*Problem to work on*
Transcribe each line of the material with no alterations.

*Extracted data*
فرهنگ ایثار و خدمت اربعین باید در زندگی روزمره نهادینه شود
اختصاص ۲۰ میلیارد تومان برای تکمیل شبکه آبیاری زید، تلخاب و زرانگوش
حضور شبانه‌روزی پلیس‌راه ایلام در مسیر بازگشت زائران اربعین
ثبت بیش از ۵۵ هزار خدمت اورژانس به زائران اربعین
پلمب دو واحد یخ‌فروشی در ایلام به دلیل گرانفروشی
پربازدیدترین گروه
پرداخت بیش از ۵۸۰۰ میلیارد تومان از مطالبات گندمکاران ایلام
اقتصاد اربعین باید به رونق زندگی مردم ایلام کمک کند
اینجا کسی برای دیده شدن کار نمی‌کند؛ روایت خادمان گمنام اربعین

*Answer below*
فرهنگ ایثار و خدمت اربعین باید در زندگی روزمره نهادینه شود
اختصاص ۲۰ میلیارد تومان برای تکمیل شبکه آبیاری زید، تلخاب و زرانگوش
حضور شبانه‌روزی پلیس‌راه ایلام در مسیر بازگشت زائران اربعین
ثبت بیش از ۵۵ هزار خدمت اورژانس به زائران اربعین
پلمب دو واحد یخ‌فروشی در ایلام به دلیل گرانفروشی
پربازدیدترین گروه
پرداخت بیش از ۵۸۰۰ میلیارد تومان از مطالبات گندمکاران ایلام
اقتصاد اربعین باید به رونق زندگی مردم ایلام کمک کند
اینجا کسی برای دیده شدن کار نمی‌کند؛ روایت خادمان گمنام اربعین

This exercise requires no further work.